O pior, no entanto, é que os poderes municipais aprovaram e publicaram uma lei em 1995, garantindo para Franca seu segundo Conselho Tutelar. Por razões que a própria razão desconhece, a lei não saiu do papel e durante os últimos 18 anos caiu em completo esquecimento, tanto das autoridades competentes quanto da própria sociedade, mesmo com tantos problemas que envolveram crianças e adolescentes durante todo esse período, entre abusos e casos de negligência ou violência.
Mas com a denúncia feita por este Comércio em reportagem publicada no último dia 29 de janeiro, parece que as coisas começaram a mudar, pelo menos pelo lado do Ministério Público, que depois de tanto tempo de silêncio resolveu cobrar a Prefeitura em relação aos motivos que a impediram de instalar o Conselho aprovado por lei.

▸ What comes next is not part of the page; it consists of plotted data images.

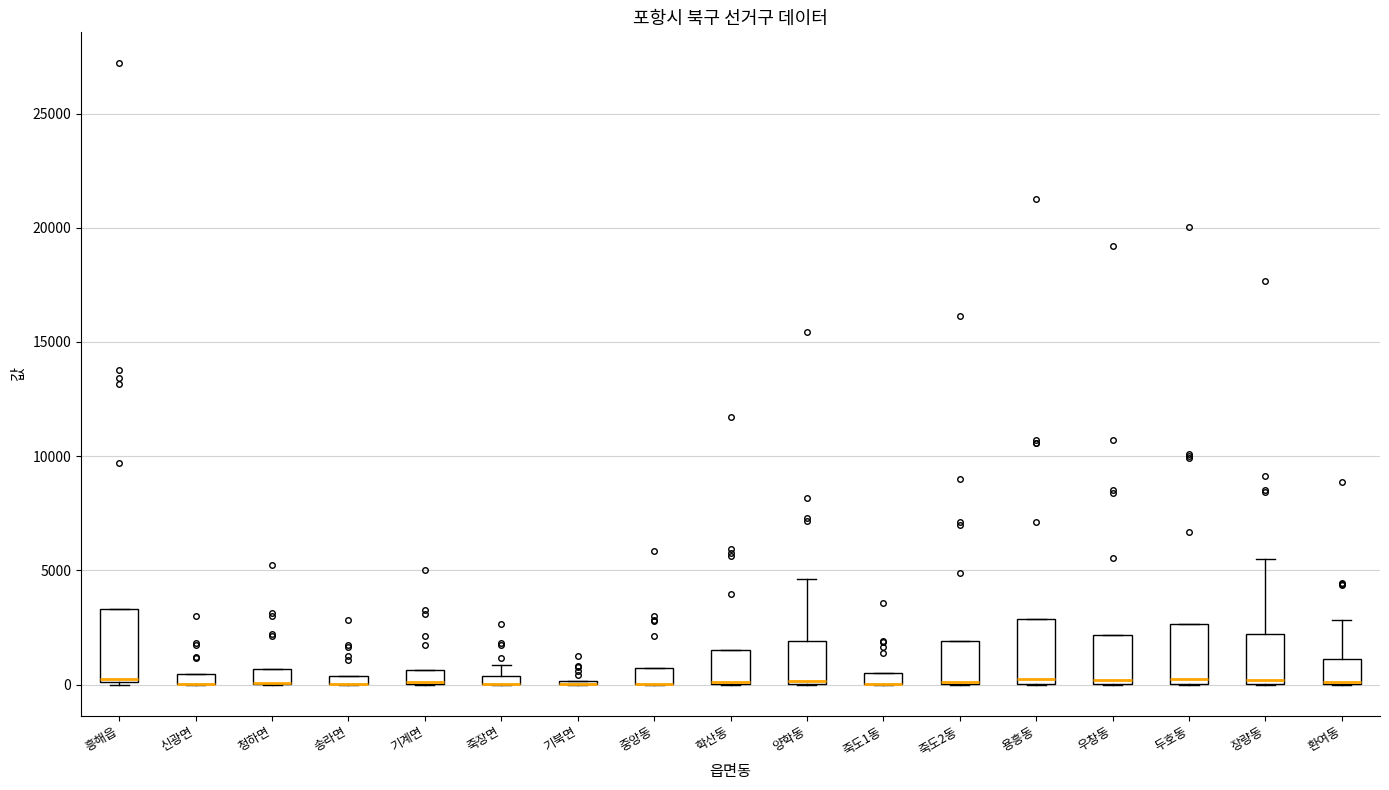

Where is the lower edge of the box for 우창동 on the y-axis? The values are not printed on the chart, so give them approximately, as read against the axis.

0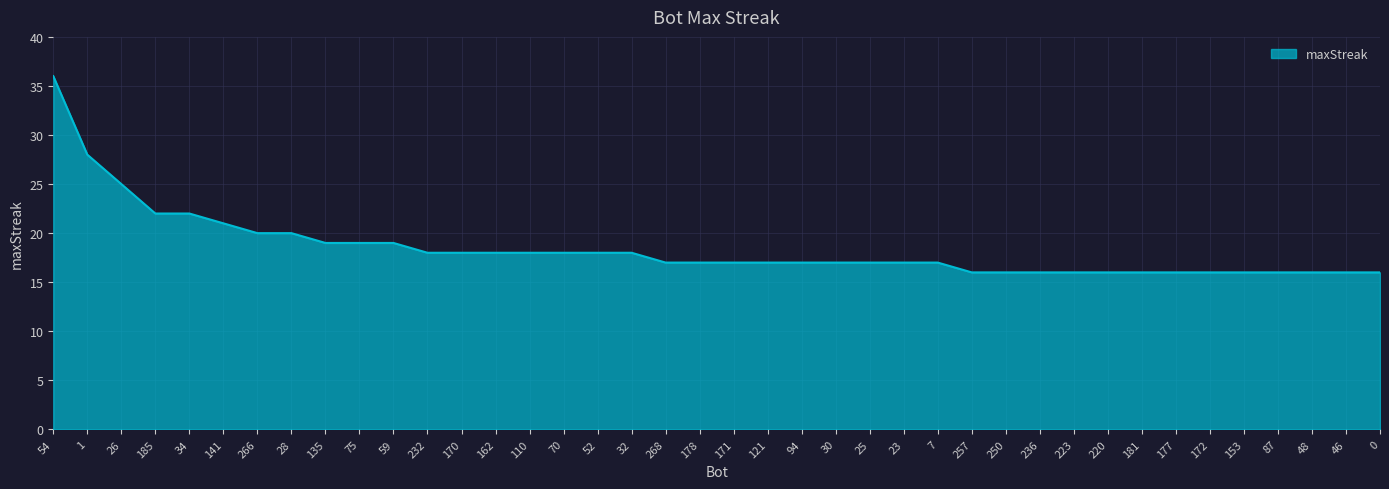

What is the difference between the values at 185 and 1?

6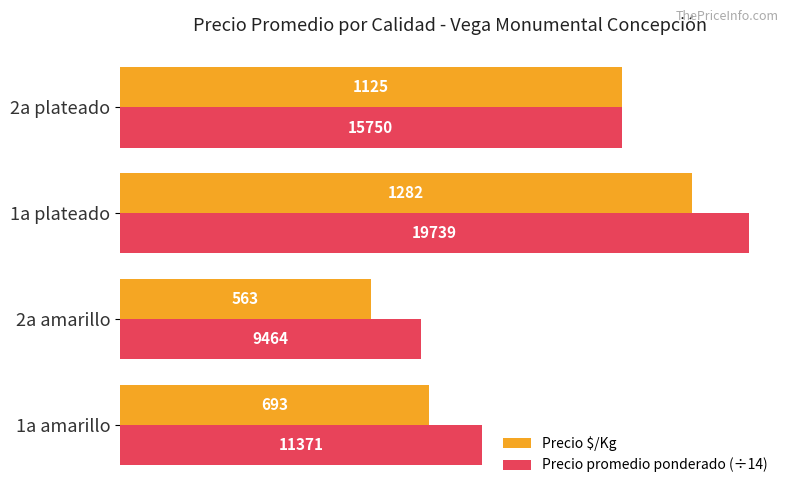

At which label is Precio promedio ponderado (÷14) closest to 1042?

2a plateado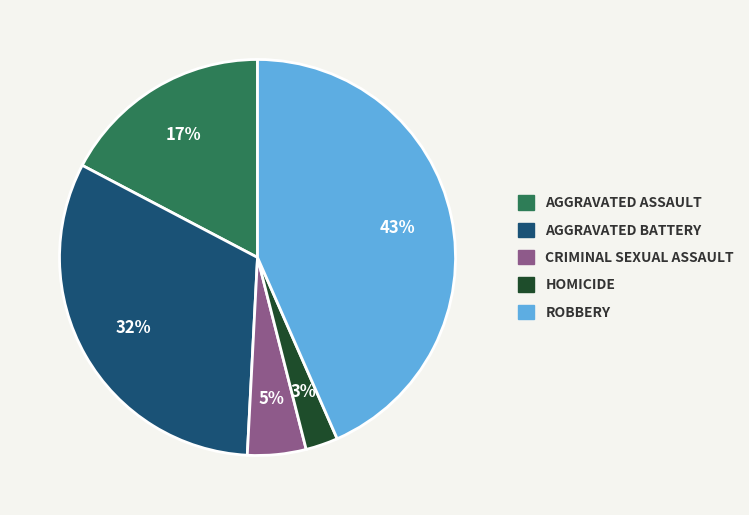

Is there a majority slice in this chart?

No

Menos mal, pois a despeito dos erros relacionados a esse esquecimento, nunca é tarde para corrigi-los, uma vez que o número de ocorrências atendidas pelo Conselho Tutelar em 2012 foi quase 20% maior do que em 2011 e, pelo jeito que as coisas andam, deverá crescer ainda mais em 2013, inviabilizando por completo um trabalho de mais qualidade por parte dos cinco conselheiros atuais.
Nesse sentido, espera-se que a Prefeitura se sensibilize com o fato, corrija o erro e não demore em criar o Conselho atualmente aprovado por lei. Além disso, seria importante começar a pensar já na terceira unidade, uma vez que a cidade caminha a passos largos para os 350 mil habitantes e com certeza chegará aos 400 mil em menos de 18 anos, o tempo exato em que está demorando a criação desse segundo Conselho.
É preciso, acima de tudo, acabar com essa distância que existe entre a intenção e o gesto, ou seja, entre o discurso e a prática que deveria concretizá-lo, pois se o primeiro está sempre a enaltecer a preocupação do Estado com nossas com crianças e adolescentes, bem como sua importância para o futuro do país ou da cidade, de forma mais específica, a segunda parece contradizer em boa medida essas palavras politicamente corretas.
Nesse sentido, é urgente e imprescindível que os poderes públicos acabem com esse ridículo desrespeito à legislação e tirem do papel rapidamente esse novo Conselho Tutelar. Pelo que foi visto até agora, não há muito que averiguar. É só colocá-lo para funcionar.